Start of Excerpt provided

Sean's funeral was a pull-out-all-the-stops affair that Patrick described to friends as the boy's birthday, confirmation, prom, and wedding all rolled into one—every party he would never get to have. When it was over, Patrick tried to find comfort by throwing himself into work. Victoria, meanwhile, stumbled around the house, not knowing what to do with Sean's things, or herself. She plastered the walls with photos, put his unwashed blankets and clothes in ziplock bags to preserve his smell, and tortured herself with the thought that if only he had gotten a heart sooner, he would have lived.

Though there is never any guarantee that a patient will survive heart transplant surgery, Sean's doctors agree that his chances would have been better had he not spent such a long time on life support. But the length of his wait—more than four weeks—was typical. There are simply not enough organs for the patients who need them. Between 15 and 30 percent of the children who need hearts die waiting for them. "It's not a crisis of numbers compared to AIDS or cancer," says Elaine Berg, president and CEO of the New York Organ Donor Network, which procures organs for patients in the New York metropolitan area. "But it's a crisis because it's something we can solve. We don't need research or studies. We just need people to donate organs."

End of Excerpt provided

To do »
[1] Answer these questions from the passage about Sean's heart transplant:
(a) How long did Sean wait for a heart?
(b) What did Victoria seal in ziplock bags?
(c) What positions does Elaine Berg hold at the New York Organ Donor Network?
[2] According to the passage about Sean's heart transplant, Patrick said the funeral combined several occasions. List all of them.
Rely solely on the passage about Sean's heart transplant for every answer.

Start of Provided information

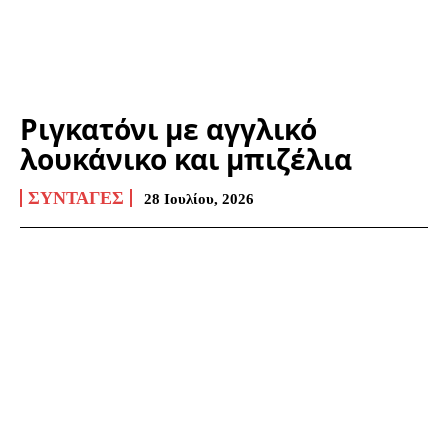
Ριγκατόνι με αγγλικό
λουκάνικο και μπιζέλια
ΣΥΝΤΑΓΈΣ
28 Ιουλίου, 2026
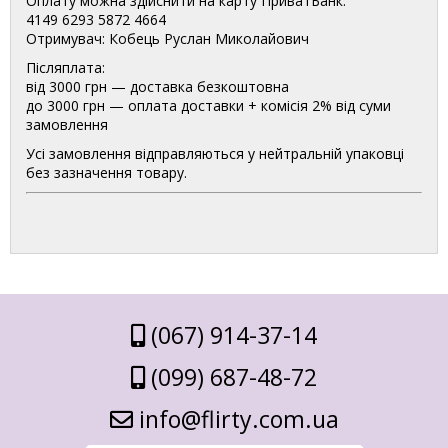
Оплату можна здійснити на карту ПриватБанк:
4149 6293 5872 4664
Отримувач: Кобець Руслан Миколайович
Післяплата:
від 3000 грн — доставка безкоштовна
до 3000 грн — оплата доставки + комісія 2% від суми
замовлення
Усі замовлення відправляються у нейтральній упаковці
без зазначення товару.
(067) 914-37-14
(099) 687-48-72
info@flirty.com.ua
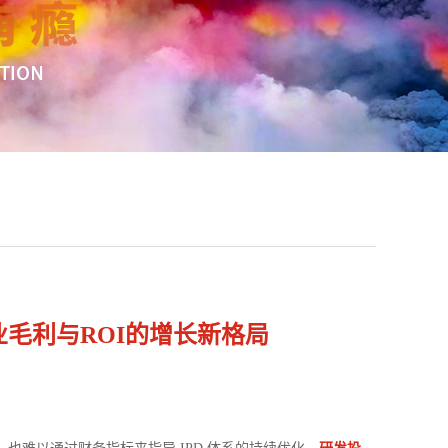
业毛利与ROI的增长新格局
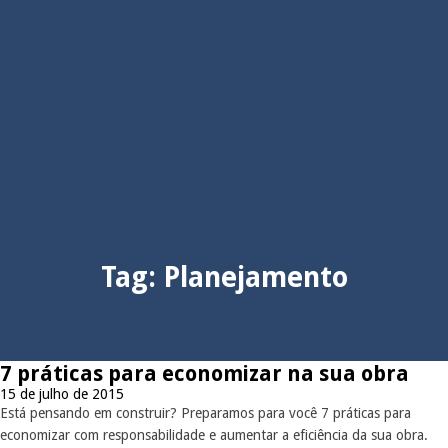
Tag:
Planejamento
7 práticas para economizar na sua obra
15 de julho de 2015
Está pensando em construir? Preparamos para você 7 práticas para
economizar com responsabilidade e aumentar a eficiência da sua obra.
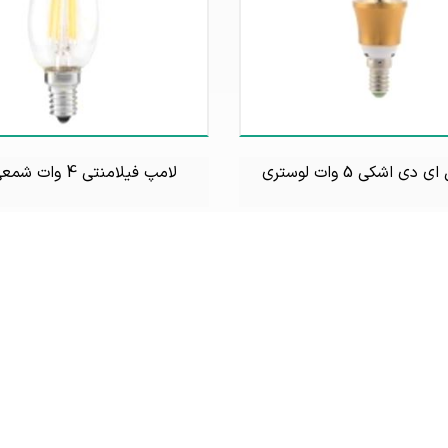
دی اشکی 5 وات لوستری
لامپ فیلامنتی 4 وات شمعی لوستری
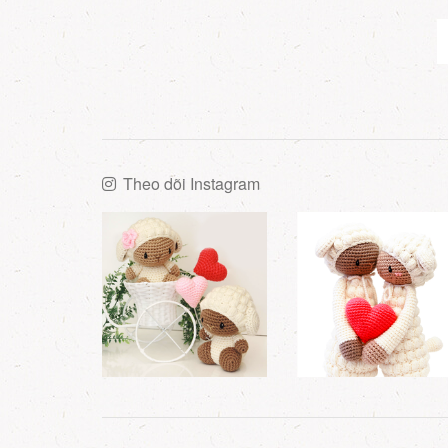
Theo dõi Instagram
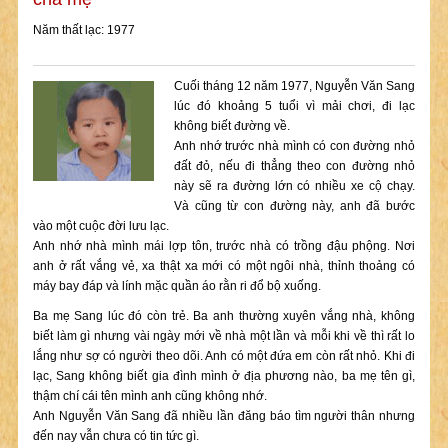
Năm thất lạc: 1977
Cuối tháng 12 năm 1977, Nguyễn Văn Sang
lúc đó khoảng 5 tuổi vì mải chơi, đi lạc
không biết đường về.
Anh nhớ trước nhà mình có con đường nhỏ
đất đỏ, nếu đi thẳng theo con đường nhỏ
này sẽ ra đường lớn có nhiều xe cộ chạy.
Và cũng từ con đường này, anh đã bước
vào một cuộc đời lưu lạc.
Anh nhớ nhà mình mái lợp tôn, trước nhà có trồng đậu phộng. Nơi
anh ở rất vắng vẻ, xa thật xa mới có một ngôi nhà, thỉnh thoảng có
máy bay đáp và lính mặc quần áo rằn ri đổ bộ xuống.
Ba mẹ Sang lúc đó còn trẻ. Ba anh thường xuyên vắng nhà, không
biết làm gì nhưng vài ngày mới về nhà một lần và mỗi khi về thì rất lo
lắng như sợ có người theo dõi. Anh có một đứa em còn rất nhỏ. Khi đi
lạc, Sang không biết gia đình mình ở địa phương nào, ba mẹ tên gì,
thậm chí cái tên mình anh cũng không nhớ.
Anh Nguyễn Văn Sang đã nhiều lần đăng báo tìm người thân nhưng
đến nay vẫn chưa có tin tức gì.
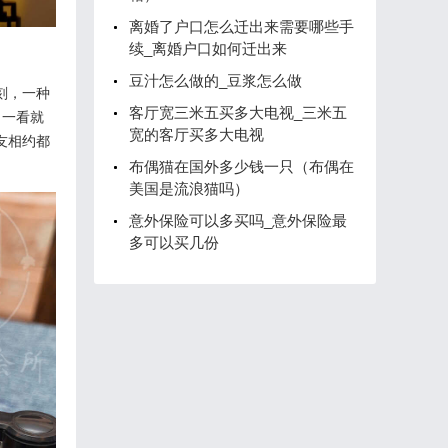
离婚了户口怎么迁出来需要哪些手
续_离婚户口如何迁出来
豆汁怎么做的_豆浆怎么做
刻，一种
客厅宽三米五买多大电视_三米五
，一看就
宽的客厅买多大电视
友相约都
布偶猫在国外多少钱一只（布偶在
美国是流浪猫吗）
意外保险可以多买吗_意外保险最
多可以买几份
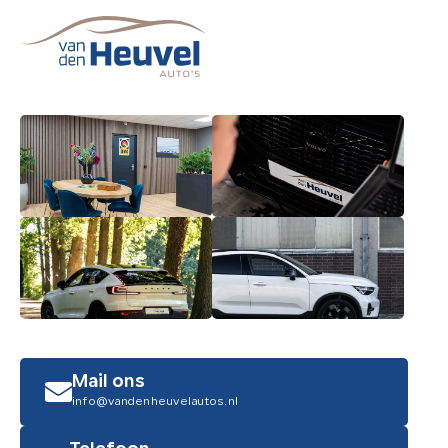
Mail ons
info@vandenheuvelautos.nl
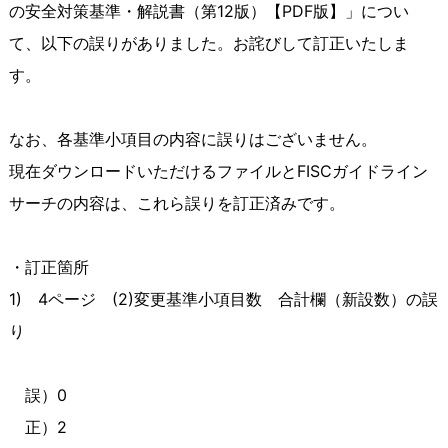
の安全対策基準・解説書（第
12
版）【
PDF
版】」につい
て、以下の誤りがありました。お詫びして訂正いたしま
す。
なお、各基準小項目の内容に誤りはございません。
現在ダウンロードいただけるファイルと
FISC
ガイドライン
サーチの内容は、これら誤りを訂正済みです。
・訂正箇所
1)
4
ページ
(2)
変更基準小項目数 合計欄（新設数）の誤
り
誤）
0
正）
2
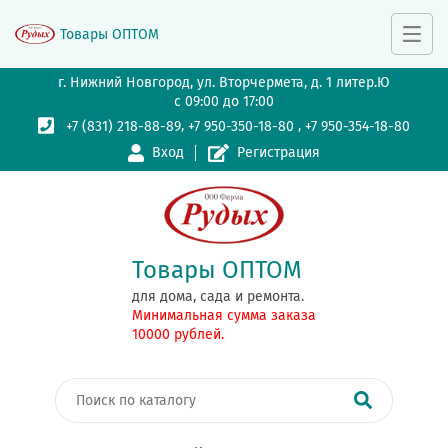
Товары ОПТОМ
г. Нижний Новгород, ул. Вторчермета, д. 1 литер.Ю
с 09:00 до 17:00
,
,
+7 (831) 218-88-89
+7 950-350-18-80
+7 950-354-18-80
Вход
Регистрация
Товары ОПТОМ
для дома, сада и ремонта.
Минимальная сумма заказа
10000 рублей.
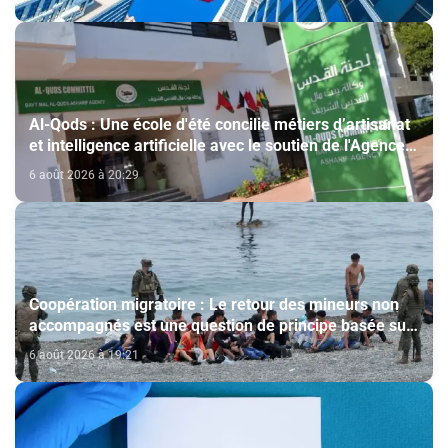
Al-Qods : Une école d'été concilie métiers d’artisanat
et intelligence artificielle avec le soutien de l'Agence
Bayt Mal Al-Qods Acharif
6 août 2026 à 20:29
Coopération migratoire : Le retour des mineurs non
accompagnés est une question de principe basée sur
les Hautes Instructions Royales (source diplomatique)
6 août 2026 à 19:21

End of Provided information

Exercise answers »
[1]
(a) More than four weeks.
(b) His unwashed blankets and clothes.
(c) President and CEO.

[2] Birthday, confirmation, prom, and wedding.